So I had a question in extension for homework that gave me the question:
I have $6$ apples $3$ oranges and $3$ pears, how many ways can I line them up in a row so that no fruit is next to another one of the same type. The fruits are only differentiable by their type so no Orange1, Orange2… etc
Now first of all i thought about finding the permutations of only oranges and pears
_ _ _ _ _ _ six positions choose $3$ for the oranges and the pears go into the other three spaces so $C(^6_3)$
and insert the apples into the gaps so $C(^7_6)$
however depending on where the oranges and pairs are there sometimes must be a apple separating the two such as $O,O,O,P,P,P$ where the apples must go into the gaps between the oranges but not necessarily at the ends of in the middle.
Any ideas on how to solve this?
Best Answer
First place $6$ apples. Now there are $7$ places between apples (including left and right) and $6$ fruits that must go into those places such that no two apples are together.

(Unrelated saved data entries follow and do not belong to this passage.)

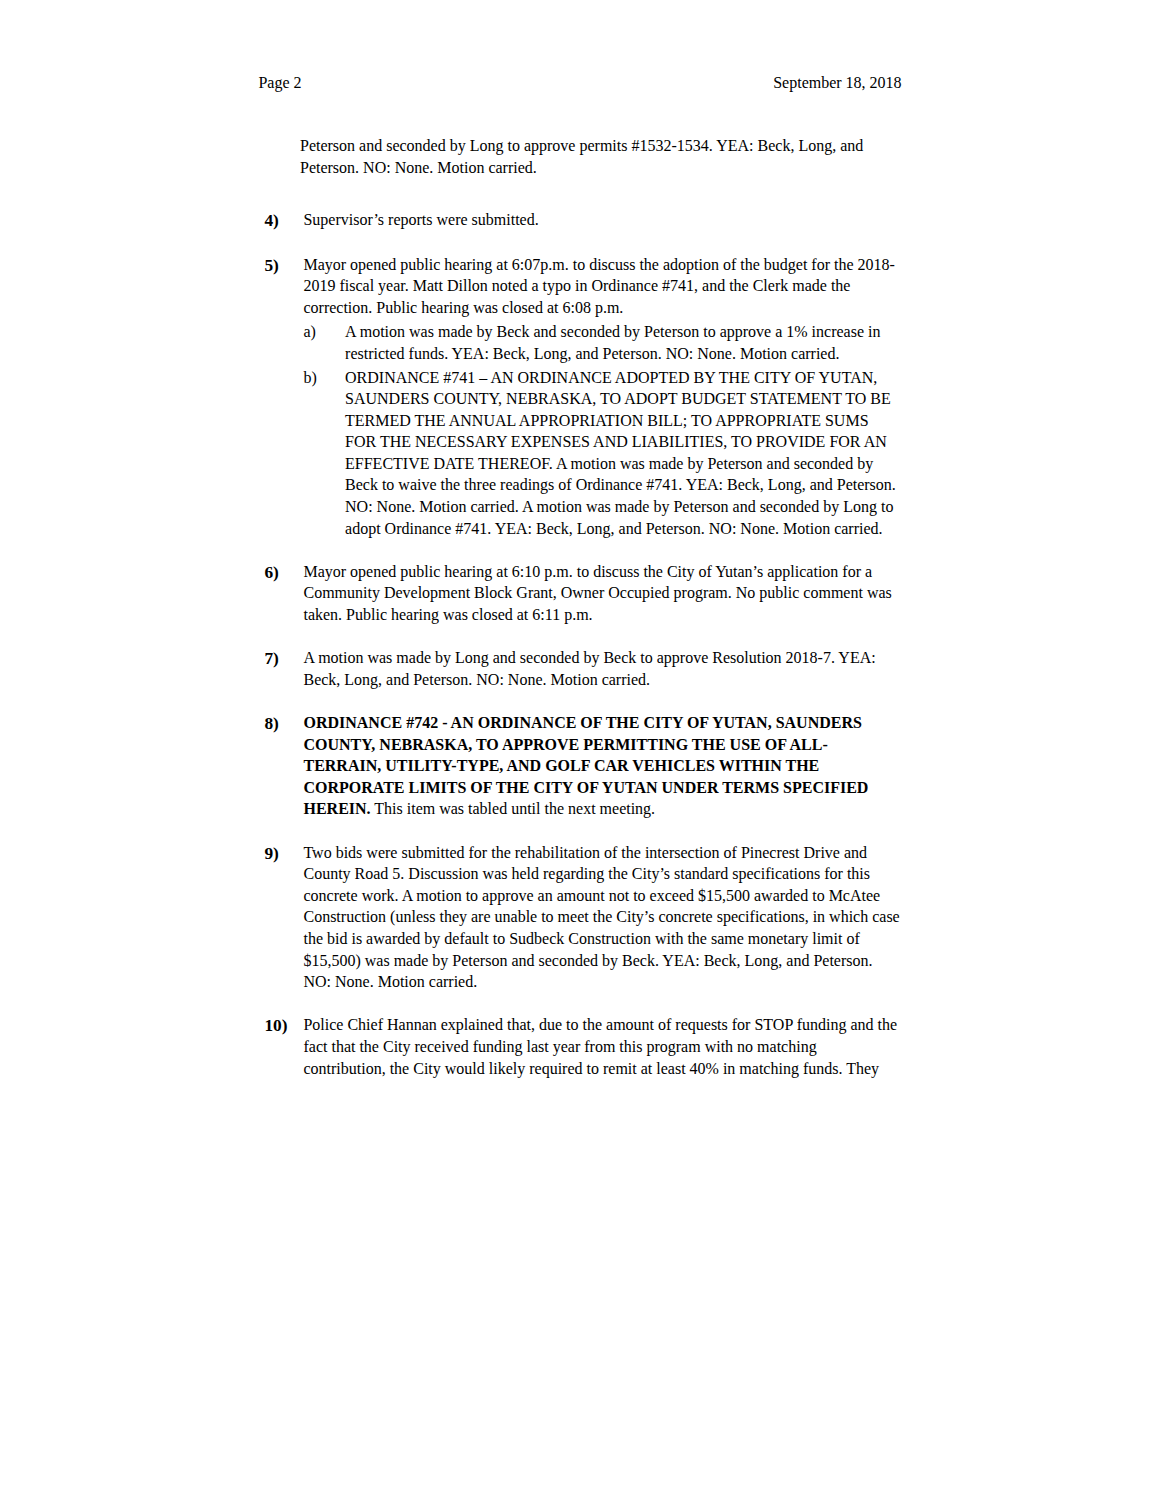Page 2
September 18, 2018
Peterson and seconded by Long to approve permits #1532-1534. YEA: Beck, Long, and Peterson. NO: None. Motion carried.
4)
Supervisor’s reports were submitted.
5)
Mayor opened public hearing at 6:07p.m. to discuss the adoption of the budget for the 2018-2019 fiscal year. Matt Dillon noted a typo in Ordinance #741, and the Clerk made the correction. Public hearing was closed at 6:08 p.m.
a)
A motion was made by Beck and seconded by Peterson to approve a 1% increase in restricted funds. YEA: Beck, Long, and Peterson. NO: None. Motion carried.
b)
ORDINANCE #741 – AN ORDINANCE ADOPTED BY THE CITY OF YUTAN, SAUNDERS COUNTY, NEBRASKA, TO ADOPT BUDGET STATEMENT TO BE TERMED THE ANNUAL APPROPRIATION BILL; TO APPROPRIATE SUMS FOR THE NECESSARY EXPENSES AND LIABILITIES, TO PROVIDE FOR AN EFFECTIVE DATE THEREOF. A motion was made by Peterson and seconded by Beck to waive the three readings of Ordinance #741. YEA: Beck, Long, and Peterson. NO: None. Motion carried. A motion was made by Peterson and seconded by Long to adopt Ordinance #741. YEA: Beck, Long, and Peterson. NO: None. Motion carried.
6)
Mayor opened public hearing at 6:10 p.m. to discuss the City of Yutan’s application for a Community Development Block Grant, Owner Occupied program. No public comment was taken. Public hearing was closed at 6:11 p.m.
7)
A motion was made by Long and seconded by Beck to approve Resolution 2018-7. YEA: Beck, Long, and Peterson. NO: None. Motion carried.
8)
ORDINANCE #742 - AN ORDINANCE OF THE CITY OF YUTAN, SAUNDERS COUNTY, NEBRASKA, TO APPROVE PERMITTING THE USE OF ALL-TERRAIN, UTILITY-TYPE, AND GOLF CAR VEHICLES WITHIN THE CORPORATE LIMITS OF THE CITY OF YUTAN UNDER TERMS SPECIFIED HEREIN. This item was tabled until the next meeting.
9)
Two bids were submitted for the rehabilitation of the intersection of Pinecrest Drive and County Road 5. Discussion was held regarding the City’s standard specifications for this concrete work. A motion to approve an amount not to exceed $15,500 awarded to McAtee Construction (unless they are unable to meet the City’s concrete specifications, in which case the bid is awarded by default to Sudbeck Construction with the same monetary limit of $15,500) was made by Peterson and seconded by Beck. YEA: Beck, Long, and Peterson. NO: None. Motion carried.
10)
Police Chief Hannan explained that, due to the amount of requests for STOP funding and the fact that the City received funding last year from this program with no matching contribution, the City would likely required to remit at least 40% in matching funds. They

There are only two ways to do it -
$A \uparrow A \uparrow A \uparrow A \uparrow A \uparrow A \uparrow$
$ \uparrow A \uparrow A \uparrow A \uparrow A \uparrow A \uparrow A$
($ \uparrow$ indicates rest $6$ fruits - pears and oranges)
Now there are $ \displaystyle \frac{6!}{3! ~ 3! } $ ways to permute $3$ oranges and $3$ pears.
That gives $ \displaystyle 2 \cdot \frac{6!}{3! ~ 3! } = 40 ~ $ arrangements.
But also note that we could combine one orange and one pear together ($OP$ or $PO$) and then place all $5$ of them (a pair and $4$ individual fruits) in the $5$ places between apples.
$A \uparrow \uparrow A \uparrow A \uparrow A \uparrow A \uparrow A$
That gives $ \displaystyle 2 \cdot \frac{5!}{2! ~ 2!} = 60$ arrangements.
So in total, you get $100$ arrangements with no two fruits of the same type being adjacent to each other.